Ataxie, Männlich, 11 Jahre, Juli – August 2023

Zusammenfassung

DiagnoseGeschlechtAlterNationalität
AtaxieMännlich11 JahreAustralien
InjektionenZelltypBehandlungsbeginnBehandlungsende
8UCMSC29. Juli 202320. August 2023

Anamnese

Bei dem Patienten, einem 2012 in Australien geborenen Jungen, wurde Friedreich-Ataxie (FRDA) diagnostiziert, eine Form der Ataxie. Der Krankheitsverlauf des Patienten begann, als er im Alter von sechs Jahren Anzeichen von Ungeschicklichkeit zeigte, die sich im Laufe der Zeit zunehmend verschlechterten.
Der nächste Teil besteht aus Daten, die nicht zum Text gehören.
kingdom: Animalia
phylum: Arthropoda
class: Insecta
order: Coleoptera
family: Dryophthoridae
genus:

Bei der Erstdiagnose zeigte sich eine sichtbare Ataxie, gekennzeichnet durch Fußheberschwäche, beidseitig vermindertes Aufsetzen der Ferse, Hohlfüße und Skoliose. Mit dem Fortschreiten der Erkrankung entwickelte der Patient eine Schwäche der unteren Extremitäten und benötigte Unterstützung bei Gleichgewichtsübungen und beim Tandemgang. Aufgrund zunehmender Beinschmerzen und Erschöpfung ist er zur Fortbewegung inzwischen auf einen Rollator angewiesen. Darüber hinaus hat er Schwierigkeiten mit der Sprechartikulation, der Handschrift und alltäglichen Aufgaben, was seine sozialen Interaktionen und schulischen Leistungen beeinträchtigt. Trotz laufender Therapien und Hilfsmittel hat sich der Zustand des Patienten weiter verschlechtert, weshalb zur Unterstützung das National Disability Insurance Scheme einbezogen wurde.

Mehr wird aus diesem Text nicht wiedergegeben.